• Exercise data:
****

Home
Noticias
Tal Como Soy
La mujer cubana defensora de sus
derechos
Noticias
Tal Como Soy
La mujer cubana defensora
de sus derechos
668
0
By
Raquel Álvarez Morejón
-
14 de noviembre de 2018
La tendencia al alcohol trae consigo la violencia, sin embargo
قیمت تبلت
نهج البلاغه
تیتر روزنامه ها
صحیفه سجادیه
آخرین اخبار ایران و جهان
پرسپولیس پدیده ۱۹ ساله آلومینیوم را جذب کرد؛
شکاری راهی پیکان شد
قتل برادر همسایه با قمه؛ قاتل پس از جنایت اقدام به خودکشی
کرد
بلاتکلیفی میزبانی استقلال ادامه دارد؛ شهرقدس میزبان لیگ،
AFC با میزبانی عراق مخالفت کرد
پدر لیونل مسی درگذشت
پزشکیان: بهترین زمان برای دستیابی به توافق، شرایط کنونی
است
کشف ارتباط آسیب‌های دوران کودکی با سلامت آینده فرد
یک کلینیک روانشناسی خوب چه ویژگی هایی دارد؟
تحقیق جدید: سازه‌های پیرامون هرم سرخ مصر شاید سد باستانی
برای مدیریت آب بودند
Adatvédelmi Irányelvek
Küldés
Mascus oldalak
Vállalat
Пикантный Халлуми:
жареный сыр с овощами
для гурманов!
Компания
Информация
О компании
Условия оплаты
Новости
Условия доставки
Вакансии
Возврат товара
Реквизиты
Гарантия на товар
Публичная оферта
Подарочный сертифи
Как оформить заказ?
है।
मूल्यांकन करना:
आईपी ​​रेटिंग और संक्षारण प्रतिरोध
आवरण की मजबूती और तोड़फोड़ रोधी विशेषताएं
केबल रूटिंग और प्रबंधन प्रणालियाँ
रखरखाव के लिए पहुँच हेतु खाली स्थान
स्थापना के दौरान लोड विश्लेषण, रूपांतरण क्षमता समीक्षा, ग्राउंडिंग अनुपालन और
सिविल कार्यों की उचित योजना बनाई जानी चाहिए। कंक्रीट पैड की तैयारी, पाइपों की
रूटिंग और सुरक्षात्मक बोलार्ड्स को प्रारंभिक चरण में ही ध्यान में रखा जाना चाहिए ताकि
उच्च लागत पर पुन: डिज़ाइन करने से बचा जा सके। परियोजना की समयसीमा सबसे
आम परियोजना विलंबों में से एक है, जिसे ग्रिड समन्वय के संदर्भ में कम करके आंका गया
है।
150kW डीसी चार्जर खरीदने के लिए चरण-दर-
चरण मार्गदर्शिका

****

• Your goal:
Search the entries above for the word "defensora", and copy every line where it occurs.

• Output for this task:
La mujer cubana defensora de sus
La mujer cubana defensora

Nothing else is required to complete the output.